Your instructions:
Starting at the first line, copy the data below through to the end, exactly.
-------- Exercise data
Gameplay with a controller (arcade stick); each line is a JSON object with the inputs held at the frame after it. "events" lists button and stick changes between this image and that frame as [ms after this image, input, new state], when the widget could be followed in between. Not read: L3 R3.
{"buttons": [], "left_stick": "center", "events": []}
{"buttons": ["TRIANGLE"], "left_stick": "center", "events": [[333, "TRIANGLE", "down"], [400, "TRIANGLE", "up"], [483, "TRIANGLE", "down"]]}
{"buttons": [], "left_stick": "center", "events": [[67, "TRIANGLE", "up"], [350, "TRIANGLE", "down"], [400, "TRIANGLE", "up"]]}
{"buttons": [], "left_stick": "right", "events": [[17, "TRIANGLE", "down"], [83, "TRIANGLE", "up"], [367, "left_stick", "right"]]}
----------------
Solution below:
Gameplay with a controller (arcade stick); each line is a JSON object with the inputs held at the frame after it. "events" lists button and stick changes between this image and that frame as [ms after this image, input, new state], when the widget could be followed in between. Not read: L3 R3.
{"buttons": [], "left_stick": "center", "events": []}
{"buttons": ["TRIANGLE"], "left_stick": "center", "events": [[333, "TRIANGLE", "down"], [400, "TRIANGLE", "up"], [483, "TRIANGLE", "down"]]}
{"buttons": [], "left_stick": "center", "events": [[67, "TRIANGLE", "up"], [350, "TRIANGLE", "down"], [400, "TRIANGLE", "up"]]}
{"buttons": [], "left_stick": "right", "events": [[17, "TRIANGLE", "down"], [83, "TRIANGLE", "up"], [367, "left_stick", "right"]]}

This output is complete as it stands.